Convert everything in the data from the line containing "genus: Castilleja" down to the line containing "island: Isla de la Juventud", both included, into a Markdown table with the columns Row and Data line. Number the rows in order and leave out any blank lines.

————————

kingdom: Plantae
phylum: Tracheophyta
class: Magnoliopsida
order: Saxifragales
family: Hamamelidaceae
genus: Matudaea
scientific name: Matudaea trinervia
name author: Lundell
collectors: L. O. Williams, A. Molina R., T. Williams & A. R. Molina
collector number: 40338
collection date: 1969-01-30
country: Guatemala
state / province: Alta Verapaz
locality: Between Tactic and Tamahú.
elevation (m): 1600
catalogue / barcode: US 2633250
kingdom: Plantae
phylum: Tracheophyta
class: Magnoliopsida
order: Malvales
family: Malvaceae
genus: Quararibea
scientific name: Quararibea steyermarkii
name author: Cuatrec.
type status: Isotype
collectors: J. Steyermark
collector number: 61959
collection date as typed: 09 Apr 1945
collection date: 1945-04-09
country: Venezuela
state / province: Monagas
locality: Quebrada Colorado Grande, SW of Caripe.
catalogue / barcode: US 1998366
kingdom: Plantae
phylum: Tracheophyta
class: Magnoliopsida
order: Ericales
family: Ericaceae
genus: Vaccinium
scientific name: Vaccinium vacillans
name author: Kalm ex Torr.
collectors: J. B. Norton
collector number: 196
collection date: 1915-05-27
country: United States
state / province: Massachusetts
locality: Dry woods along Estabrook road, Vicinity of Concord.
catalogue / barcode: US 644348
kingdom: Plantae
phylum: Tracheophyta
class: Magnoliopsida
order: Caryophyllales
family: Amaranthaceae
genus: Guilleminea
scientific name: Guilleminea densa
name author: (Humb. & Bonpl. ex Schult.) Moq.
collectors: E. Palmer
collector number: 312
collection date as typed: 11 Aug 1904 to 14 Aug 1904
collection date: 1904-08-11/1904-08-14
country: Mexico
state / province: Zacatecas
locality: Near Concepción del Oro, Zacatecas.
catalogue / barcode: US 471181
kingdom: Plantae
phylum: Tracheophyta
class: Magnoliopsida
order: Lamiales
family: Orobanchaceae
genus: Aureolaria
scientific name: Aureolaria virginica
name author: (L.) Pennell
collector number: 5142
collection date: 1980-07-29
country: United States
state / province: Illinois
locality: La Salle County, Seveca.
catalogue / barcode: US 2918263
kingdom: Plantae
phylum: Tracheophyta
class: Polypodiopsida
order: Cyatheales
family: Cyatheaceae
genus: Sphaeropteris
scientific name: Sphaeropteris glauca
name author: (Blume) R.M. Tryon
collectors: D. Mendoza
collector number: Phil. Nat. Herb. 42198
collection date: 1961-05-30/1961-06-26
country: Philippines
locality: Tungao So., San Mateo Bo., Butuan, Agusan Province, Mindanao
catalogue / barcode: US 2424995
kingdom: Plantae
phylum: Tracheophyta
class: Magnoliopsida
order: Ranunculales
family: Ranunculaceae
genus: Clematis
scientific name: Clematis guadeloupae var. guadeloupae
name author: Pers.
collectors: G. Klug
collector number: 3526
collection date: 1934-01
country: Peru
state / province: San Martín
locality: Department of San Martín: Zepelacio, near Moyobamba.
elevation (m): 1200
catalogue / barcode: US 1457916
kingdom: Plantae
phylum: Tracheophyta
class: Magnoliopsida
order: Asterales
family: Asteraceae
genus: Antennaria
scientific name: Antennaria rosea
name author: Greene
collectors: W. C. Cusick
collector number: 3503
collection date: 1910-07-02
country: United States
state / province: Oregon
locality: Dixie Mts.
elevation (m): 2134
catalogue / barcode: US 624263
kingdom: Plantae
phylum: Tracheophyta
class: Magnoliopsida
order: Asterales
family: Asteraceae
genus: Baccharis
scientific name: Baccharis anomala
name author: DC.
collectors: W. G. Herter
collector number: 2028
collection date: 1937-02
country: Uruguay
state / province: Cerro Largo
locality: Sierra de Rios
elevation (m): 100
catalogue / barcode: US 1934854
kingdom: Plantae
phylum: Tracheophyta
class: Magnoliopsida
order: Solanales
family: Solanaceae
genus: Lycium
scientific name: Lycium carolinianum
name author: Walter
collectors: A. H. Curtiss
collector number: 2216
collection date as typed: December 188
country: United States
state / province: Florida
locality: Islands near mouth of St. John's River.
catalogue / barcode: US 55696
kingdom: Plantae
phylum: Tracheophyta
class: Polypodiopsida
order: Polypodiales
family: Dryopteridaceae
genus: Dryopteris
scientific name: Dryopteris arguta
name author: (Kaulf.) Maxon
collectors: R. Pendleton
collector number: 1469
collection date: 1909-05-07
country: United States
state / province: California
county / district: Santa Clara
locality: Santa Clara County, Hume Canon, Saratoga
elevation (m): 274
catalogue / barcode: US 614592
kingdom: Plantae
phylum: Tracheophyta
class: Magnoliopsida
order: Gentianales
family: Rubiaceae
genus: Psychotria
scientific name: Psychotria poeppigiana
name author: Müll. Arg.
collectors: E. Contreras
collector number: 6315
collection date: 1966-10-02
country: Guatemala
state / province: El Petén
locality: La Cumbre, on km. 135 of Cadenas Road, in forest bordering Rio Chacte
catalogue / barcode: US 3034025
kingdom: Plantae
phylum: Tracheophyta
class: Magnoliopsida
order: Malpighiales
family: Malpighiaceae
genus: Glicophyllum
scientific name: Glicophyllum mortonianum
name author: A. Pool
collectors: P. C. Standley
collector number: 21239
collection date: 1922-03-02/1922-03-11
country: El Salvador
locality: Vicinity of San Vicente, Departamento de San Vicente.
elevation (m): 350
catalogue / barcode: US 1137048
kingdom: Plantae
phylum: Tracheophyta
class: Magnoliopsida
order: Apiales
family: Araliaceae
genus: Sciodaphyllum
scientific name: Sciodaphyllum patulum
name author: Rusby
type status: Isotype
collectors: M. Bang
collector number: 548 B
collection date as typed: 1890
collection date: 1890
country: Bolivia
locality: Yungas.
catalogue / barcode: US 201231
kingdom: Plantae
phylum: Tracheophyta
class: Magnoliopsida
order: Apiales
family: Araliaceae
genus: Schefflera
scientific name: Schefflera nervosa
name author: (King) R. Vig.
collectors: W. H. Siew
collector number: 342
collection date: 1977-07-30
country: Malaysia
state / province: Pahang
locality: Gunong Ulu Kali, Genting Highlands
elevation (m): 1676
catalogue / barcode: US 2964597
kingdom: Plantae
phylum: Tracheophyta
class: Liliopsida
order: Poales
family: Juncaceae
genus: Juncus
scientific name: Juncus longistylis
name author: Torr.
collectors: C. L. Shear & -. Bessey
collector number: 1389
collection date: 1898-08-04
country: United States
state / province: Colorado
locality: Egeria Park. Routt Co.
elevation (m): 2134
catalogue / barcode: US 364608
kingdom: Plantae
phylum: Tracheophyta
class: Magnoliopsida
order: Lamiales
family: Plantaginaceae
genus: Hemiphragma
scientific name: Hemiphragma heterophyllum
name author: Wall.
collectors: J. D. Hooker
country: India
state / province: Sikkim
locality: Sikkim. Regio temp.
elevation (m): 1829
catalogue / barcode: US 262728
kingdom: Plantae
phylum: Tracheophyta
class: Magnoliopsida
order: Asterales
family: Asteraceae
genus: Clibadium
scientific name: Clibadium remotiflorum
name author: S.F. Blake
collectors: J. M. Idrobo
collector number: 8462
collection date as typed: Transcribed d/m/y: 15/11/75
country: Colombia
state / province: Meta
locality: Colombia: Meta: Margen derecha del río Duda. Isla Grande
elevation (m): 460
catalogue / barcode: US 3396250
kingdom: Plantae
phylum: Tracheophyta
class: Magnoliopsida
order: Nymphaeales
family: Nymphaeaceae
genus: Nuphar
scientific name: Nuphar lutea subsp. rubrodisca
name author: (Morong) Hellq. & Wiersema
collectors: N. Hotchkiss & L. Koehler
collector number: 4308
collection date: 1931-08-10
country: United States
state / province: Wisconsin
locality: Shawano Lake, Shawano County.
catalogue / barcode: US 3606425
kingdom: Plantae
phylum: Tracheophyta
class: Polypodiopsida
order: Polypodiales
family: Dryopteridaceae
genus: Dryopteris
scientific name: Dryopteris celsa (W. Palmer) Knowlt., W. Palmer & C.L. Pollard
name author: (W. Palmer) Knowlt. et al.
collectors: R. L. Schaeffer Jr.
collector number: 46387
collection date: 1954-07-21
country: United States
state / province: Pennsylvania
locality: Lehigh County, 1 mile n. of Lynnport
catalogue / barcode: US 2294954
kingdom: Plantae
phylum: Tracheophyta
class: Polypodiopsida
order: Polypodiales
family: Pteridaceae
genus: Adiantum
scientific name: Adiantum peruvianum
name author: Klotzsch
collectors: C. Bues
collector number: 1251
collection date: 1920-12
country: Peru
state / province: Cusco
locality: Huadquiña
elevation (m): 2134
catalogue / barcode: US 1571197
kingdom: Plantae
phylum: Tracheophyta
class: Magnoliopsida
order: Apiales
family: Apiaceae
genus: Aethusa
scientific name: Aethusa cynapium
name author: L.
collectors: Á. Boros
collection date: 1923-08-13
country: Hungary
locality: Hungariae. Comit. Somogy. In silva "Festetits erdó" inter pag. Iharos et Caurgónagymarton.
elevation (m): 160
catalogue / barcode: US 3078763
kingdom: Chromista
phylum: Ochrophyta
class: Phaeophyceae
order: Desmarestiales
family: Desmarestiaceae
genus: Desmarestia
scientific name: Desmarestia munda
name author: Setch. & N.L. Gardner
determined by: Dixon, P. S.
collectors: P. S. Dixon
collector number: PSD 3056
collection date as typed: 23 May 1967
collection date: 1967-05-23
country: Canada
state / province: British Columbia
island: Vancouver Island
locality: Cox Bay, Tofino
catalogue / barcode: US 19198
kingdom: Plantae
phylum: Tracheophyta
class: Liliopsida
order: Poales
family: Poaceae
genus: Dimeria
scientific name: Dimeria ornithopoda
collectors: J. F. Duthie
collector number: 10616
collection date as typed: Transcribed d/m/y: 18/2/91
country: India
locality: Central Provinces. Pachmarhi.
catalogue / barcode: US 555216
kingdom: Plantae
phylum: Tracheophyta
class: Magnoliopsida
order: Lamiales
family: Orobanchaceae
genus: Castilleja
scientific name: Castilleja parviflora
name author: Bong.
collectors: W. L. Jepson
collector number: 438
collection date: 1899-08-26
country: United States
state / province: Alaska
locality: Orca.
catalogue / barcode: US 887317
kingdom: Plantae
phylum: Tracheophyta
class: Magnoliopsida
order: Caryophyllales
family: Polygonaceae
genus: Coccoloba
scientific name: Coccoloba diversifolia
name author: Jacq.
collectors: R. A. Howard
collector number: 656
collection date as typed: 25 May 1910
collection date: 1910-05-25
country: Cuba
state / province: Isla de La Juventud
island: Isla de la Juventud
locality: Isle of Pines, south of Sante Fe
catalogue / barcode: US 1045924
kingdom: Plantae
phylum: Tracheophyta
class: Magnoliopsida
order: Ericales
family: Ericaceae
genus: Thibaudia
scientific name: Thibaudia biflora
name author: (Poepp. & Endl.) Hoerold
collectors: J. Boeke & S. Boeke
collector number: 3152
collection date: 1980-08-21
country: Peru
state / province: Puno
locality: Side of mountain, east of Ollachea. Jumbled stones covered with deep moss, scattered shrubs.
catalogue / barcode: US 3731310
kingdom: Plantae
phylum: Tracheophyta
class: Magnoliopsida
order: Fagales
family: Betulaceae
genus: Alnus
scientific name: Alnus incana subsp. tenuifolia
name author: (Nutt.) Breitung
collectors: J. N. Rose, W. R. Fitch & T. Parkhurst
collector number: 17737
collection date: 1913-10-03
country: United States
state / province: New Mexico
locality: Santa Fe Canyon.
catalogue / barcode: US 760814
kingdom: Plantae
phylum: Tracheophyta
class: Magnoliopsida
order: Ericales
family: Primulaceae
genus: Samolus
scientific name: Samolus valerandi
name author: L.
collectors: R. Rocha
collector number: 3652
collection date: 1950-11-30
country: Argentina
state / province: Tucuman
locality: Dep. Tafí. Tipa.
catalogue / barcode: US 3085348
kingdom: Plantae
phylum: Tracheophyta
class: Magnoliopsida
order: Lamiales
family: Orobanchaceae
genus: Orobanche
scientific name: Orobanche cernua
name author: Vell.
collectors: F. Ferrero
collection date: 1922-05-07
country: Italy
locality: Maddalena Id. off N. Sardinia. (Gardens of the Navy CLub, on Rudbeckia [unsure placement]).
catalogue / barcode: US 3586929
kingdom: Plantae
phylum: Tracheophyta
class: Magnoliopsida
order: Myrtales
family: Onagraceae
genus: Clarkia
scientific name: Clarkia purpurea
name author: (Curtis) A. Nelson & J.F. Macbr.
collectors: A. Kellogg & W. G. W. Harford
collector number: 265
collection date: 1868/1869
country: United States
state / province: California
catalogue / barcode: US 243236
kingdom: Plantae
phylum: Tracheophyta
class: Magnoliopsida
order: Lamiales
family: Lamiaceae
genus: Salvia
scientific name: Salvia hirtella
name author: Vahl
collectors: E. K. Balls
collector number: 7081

————————

* _THE RESPONSE_
| Row | Data line |
|---|---|
| 1 | genus: Castilleja |
| 2 | scientific name: Castilleja parviflora |
| 3 | name author: Bong. |
| 4 | collectors: W. L. Jepson |
| 5 | collector number: 438 |
| 6 | collection date: 1899-08-26 |
| 7 | country: United States |
| 8 | state / province: Alaska |
| 9 | locality: Orca. |
| 10 | catalogue / barcode: US 887317 |
| 11 | kingdom: Plantae |
| 12 | phylum: Tracheophyta |
| 13 | class: Magnoliopsida |
| 14 | order: Caryophyllales |
| 15 | family: Polygonaceae |
| 16 | genus: Coccoloba |
| 17 | scientific name: Coccoloba diversifolia |
| 18 | name author: Jacq. |
| 19 | collectors: R. A. Howard |
| 20 | collector number: 656 |
| 21 | collection date as typed: 25 May 1910 |
| 22 | collection date: 1910-05-25 |
| 23 | country: Cuba |
| 24 | state / province: Isla de La Juventud |
| 25 | island: Isla de la Juventud |